04.01.2013

Jänner-Rallye

München – Zagreb – Adelboden – Wengen – Kitzbühel – Moskau. „Nach meinem zweiten Platz beim wirklich geilen Parallel-Event im Münchner Olympiapark war der 2. Jänner mein letzter freier Tag - für mehrere Wochen“, sagt Marcel Hirscher.

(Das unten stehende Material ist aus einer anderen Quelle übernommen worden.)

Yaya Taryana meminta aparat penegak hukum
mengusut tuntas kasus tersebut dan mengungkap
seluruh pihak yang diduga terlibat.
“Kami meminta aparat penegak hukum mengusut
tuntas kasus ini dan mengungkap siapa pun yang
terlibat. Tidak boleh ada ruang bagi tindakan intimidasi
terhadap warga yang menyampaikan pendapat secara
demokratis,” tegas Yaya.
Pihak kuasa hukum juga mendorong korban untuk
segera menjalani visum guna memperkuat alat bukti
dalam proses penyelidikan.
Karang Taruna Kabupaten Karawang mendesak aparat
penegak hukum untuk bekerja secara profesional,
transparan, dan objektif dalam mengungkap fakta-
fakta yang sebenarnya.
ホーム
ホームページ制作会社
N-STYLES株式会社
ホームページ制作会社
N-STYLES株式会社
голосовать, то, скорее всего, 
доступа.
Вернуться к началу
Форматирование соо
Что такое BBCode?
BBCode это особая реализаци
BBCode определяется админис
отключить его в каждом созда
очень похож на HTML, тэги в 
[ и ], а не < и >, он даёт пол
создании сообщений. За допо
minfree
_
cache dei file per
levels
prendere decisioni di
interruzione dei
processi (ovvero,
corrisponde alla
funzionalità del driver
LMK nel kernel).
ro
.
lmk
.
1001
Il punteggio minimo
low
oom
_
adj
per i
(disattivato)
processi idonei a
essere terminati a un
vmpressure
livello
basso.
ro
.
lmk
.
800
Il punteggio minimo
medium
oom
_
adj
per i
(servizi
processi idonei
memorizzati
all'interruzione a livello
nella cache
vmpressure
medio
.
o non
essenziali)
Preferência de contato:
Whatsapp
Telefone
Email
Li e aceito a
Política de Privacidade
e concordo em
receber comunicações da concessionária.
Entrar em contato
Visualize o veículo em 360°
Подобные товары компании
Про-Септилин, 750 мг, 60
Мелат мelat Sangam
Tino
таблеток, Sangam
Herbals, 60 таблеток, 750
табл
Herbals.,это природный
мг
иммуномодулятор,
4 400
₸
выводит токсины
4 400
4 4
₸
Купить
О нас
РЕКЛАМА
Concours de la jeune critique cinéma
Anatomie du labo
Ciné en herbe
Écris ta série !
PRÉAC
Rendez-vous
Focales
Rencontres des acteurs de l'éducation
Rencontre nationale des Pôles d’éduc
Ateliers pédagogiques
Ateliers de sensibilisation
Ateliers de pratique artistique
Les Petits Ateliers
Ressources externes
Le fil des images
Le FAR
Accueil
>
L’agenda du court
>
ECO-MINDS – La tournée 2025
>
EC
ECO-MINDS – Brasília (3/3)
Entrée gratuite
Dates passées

Mitten im Winter, schon in der Countdownphase zur Ski-WM hat er sensationell noch JEDES Technik-Rennen auf dem Podium beendet, zwei Mal gar als Sieger.

Nach Zagreb, wo am Dreikönigstag die nächste Sonderprüfung der Jänner Slalom-Rallye wartet, reist Marcel Hirscher als Vorjahrssieger: „Meine Snowqueen-Trophy, eine Glaskrone, war leider hin, beim Weltcupfinale in Schladming hat mit plötzlich jemand aus Zagreb eine neue in die Hand gedrückt, war lässig.“ Nur in Adelboden wird er im Jänner einmal einen Redster D2 Riesentorlauf anschnallen – ansonsten: „Verbringe ich den Jänner inklusive Parallelbewerb Moskau auf Slalomskiern“. Wenn er meine sagt, meint der Atomic-Komplettathlet: seine eigene Icon-Modellserie.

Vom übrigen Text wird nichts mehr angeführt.